DeFi or Centralized? What is right for the Crypto future?
With the widespread adoption of crypto, the community that invests in digital assets seems to be split between those who believe in DeFi and those who believe in regulated CeFi. Can scams and no-purpose coins gain traction on the market, or should all existing projects be fully regulated?
The Uniswap Exchange developed by Uniswap Labs was designed to be a completely decentralized crypto exchange that allowed any ERC-20 token to be listed or sold. Uniswap contracts manage each pair and it is possible for anyone, including you, to become a “liquidity provider” by putting reserves in the pair’s pooled assets.
Some have questioned whether the SEC will regulate cryptocurrencies, but Gary Gensler seems very determined to take control of that growing market.
Decentralized exchanges play an important role in decentralized finance, or DeFi, which has become extremely trendy recently. Operating without any middleman, but through smart contracts — they fulfil the need for no control from a single entity declared by crypto enthusiasts. The potential bugs in the smart contracts, leading to massive losses in assets, leave an open question though on who is responsible if anything on the execution of the contract goes wrong.

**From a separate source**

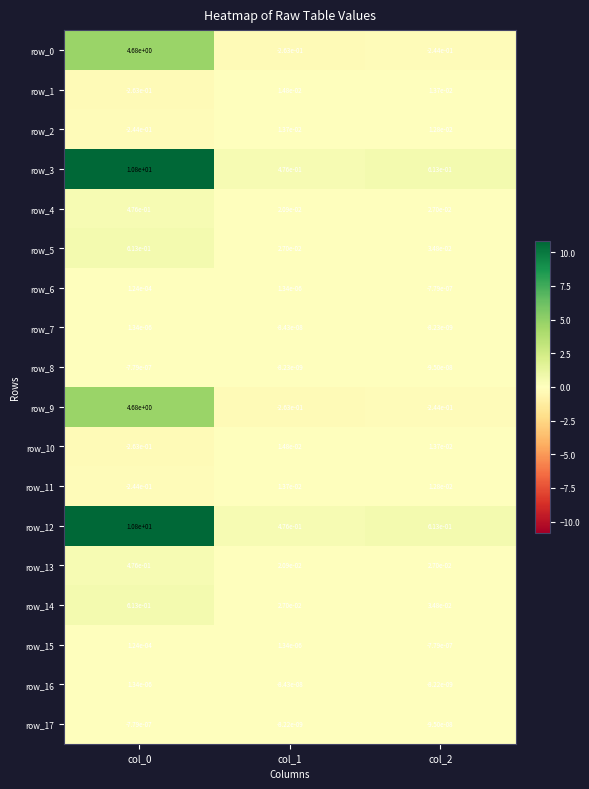

Is the value of row_10 at col_0 greater than the value of row_3 at col_1?

No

Supporters of the DeFi claim that the technology makes finance more accessible and cheaper to a regular user, while the opponents want to protect the investors from high risk investments and scams.

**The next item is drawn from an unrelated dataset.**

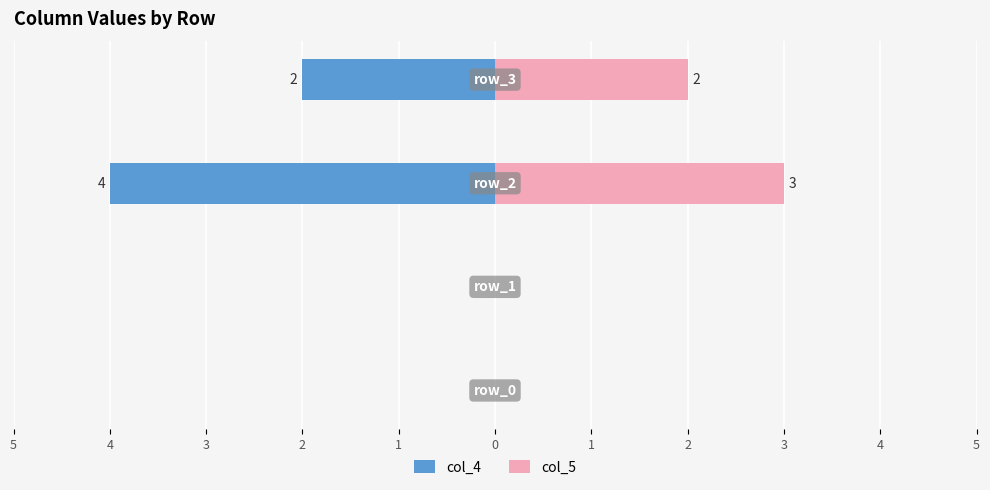

Are the bars horizontal?

Yes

In August speech at the Aspen Security Forum, Gary Gensler said, “Right now, we just don’t have enough investor protection in crypto. Frankly, at this time, it’s more like the Wild West” and “If we don’t address the issues, I worry a lot of people will get hurt.”
Centralized or Decentralized it seems that the market is in strong need for regulated tools and whitelisting rules embedded in smart contracts allowing investors to enter the evolving market of crypto with more confidence and trust.